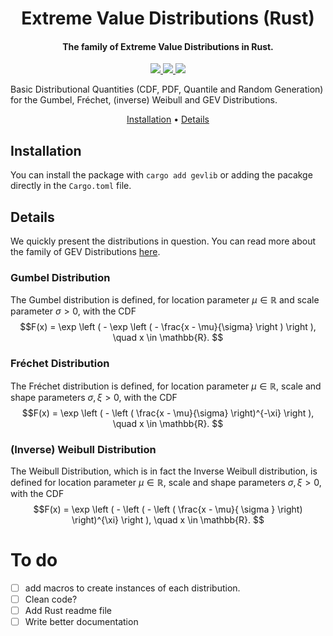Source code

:<h1 align="center"> Extreme Value Distributions (Rust) </h1>

<h4 align="center"> The family of Extreme Value Distributions in Rust. </h4>

<p align="center">
  <a href="https://crates.io/crates/gevlib">
    <img src="https://img.shields.io/badge/Version-0.1.4-blueviolet?style=for-the-badge&logo=Rust">
  </a>
  <a href="https://github.com/HaeckGabriel/gevdist_rust">
    <img src="https://img.shields.io/github/downloads/HaeckGabriel/gevdist_rust/total?label=Downloads&logo=Github&style=for-the-badge&color=blue">
  </a>
  <a href="https://crates.io/crates/gevlib">
    <img src="https://img.shields.io/crates/d/gevlib?label=Crates%20Downloads&logo=Rust&style=for-the-badge&color=9cf">
  </a>
</p>

Basic Distributional Quantities (CDF, PDF, Quantile and Random Generation) for the Gumbel, Fréchet, (inverse) Weibull and GEV Distributions.

<p align="center">
  <a href="#Installation">Installation</a> •
  <a href="#Details">Details</a>
</p>

## Installation
You can install the package with `cargo add gevlib` or adding the pacakge directly in the `Cargo.toml` file.

## Details

We quickly present the distributions in question.
You can read more about the family of GEV Distributions [here](https://en.wikipedia.org/wiki/Generalized_extreme_value_distribution). 

### Gumbel Distribution

The Gumbel distribution is defined, for location parameter $\mu \in \mathbb{R}$ and scale parameter $\sigma > 0$, with the CDF
$$F(x) = \exp \left ( - \exp  \left ( - \frac{x - \mu}{\sigma}   \right ) \right ), \quad x \in \mathbb{R}. $$

### Fréchet Distribution

The Fréchet distribution is defined, for location parameter $\mu \in \mathbb{R}$, scale and shape parameters $\sigma, \xi >0$, with the CDF
$$F(x) = \exp \left ( - \left ( \frac{x - \mu}{\sigma} \right)^{-\xi} \right ), \quad x \in \mathbb{R}. $$

### (Inverse) Weibull Distribution

The Weibull Distribution, which is in fact the Inverse Weibull distribution, is defined for location parameter $\mu \in \mathbb{R}$, scale and shape parameters $\sigma, \xi >0$, with the CDF
$$F(x) = \exp \left ( - \left (  - \left ( \frac{x - \mu}{ \sigma } \right) \right)^{\xi}  \right ), \quad x \in \mathbb{R}. $$

# To do
- [ ] add macros to create instances of each distribution.
- [ ] Clean code? 
- [ ] Add Rust readme file
- [ ] Write better documentation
□ □ □
EXERCISE DIRECTIONS ::
Reproduce the listing above verbatim, leaving out the picture.

WORKED SOLUTION ::
Source code

:<h1 align="center"> Extreme Value Distributions (Rust) </h1>

<h4 align="center"> The family of Extreme Value Distributions in Rust. </h4>

<p align="center">
  <a href="https://crates.io/crates/gevlib">
    <img src="https://img.shields.io/badge/Version-0.1.4-blueviolet?style=for-the-badge&logo=Rust">
  </a>
  <a href="https://github.com/HaeckGabriel/gevdist_rust">
    <img src="https://img.shields.io/github/downloads/HaeckGabriel/gevdist_rust/total?label=Downloads&logo=Github&style=for-the-badge&color=blue">
  </a>
  <a href="https://crates.io/crates/gevlib">
    <img src="https://img.shields.io/crates/d/gevlib?label=Crates%20Downloads&logo=Rust&style=for-the-badge&color=9cf">
  </a>
</p>

Basic Distributional Quantities (CDF, PDF, Quantile and Random Generation) for the Gumbel, Fréchet, (inverse) Weibull and GEV Distributions.

<p align="center">
  <a href="#Installation">Installation</a> •
  <a href="#Details">Details</a>
</p>

## Installation
You can install the package with `cargo add gevlib` or adding the pacakge directly in the `Cargo.toml` file.

## Details

We quickly present the distributions in question.
You can read more about the family of GEV Distributions [here](https://en.wikipedia.org/wiki/Generalized_extreme_value_distribution). 

### Gumbel Distribution

The Gumbel distribution is defined, for location parameter $\mu \in \mathbb{R}$ and scale parameter $\sigma > 0$, with the CDF
$$F(x) = \exp \left ( - \exp  \left ( - \frac{x - \mu}{\sigma}   \right ) \right ), \quad x \in \mathbb{R}. $$

### Fréchet Distribution

The Fréchet distribution is defined, for location parameter $\mu \in \mathbb{R}$, scale and shape parameters $\sigma, \xi >0$, with the CDF
$$F(x) = \exp \left ( - \left ( \frac{x - \mu}{\sigma} \right)^{-\xi} \right ), \quad x \in \mathbb{R}. $$

### (Inverse) Weibull Distribution

The Weibull Distribution, which is in fact the Inverse Weibull distribution, is defined for location parameter $\mu \in \mathbb{R}$, scale and shape parameters $\sigma, \xi >0$, with the CDF
$$F(x) = \exp \left ( - \left (  - \left ( \frac{x - \mu}{ \sigma } \right) \right)^{\xi}  \right ), \quad x \in \mathbb{R}. $$

# To do
- [ ] add macros to create instances of each distribution.
- [ ] Clean code? 
- [ ] Add Rust readme file
- [ ] Write better documentation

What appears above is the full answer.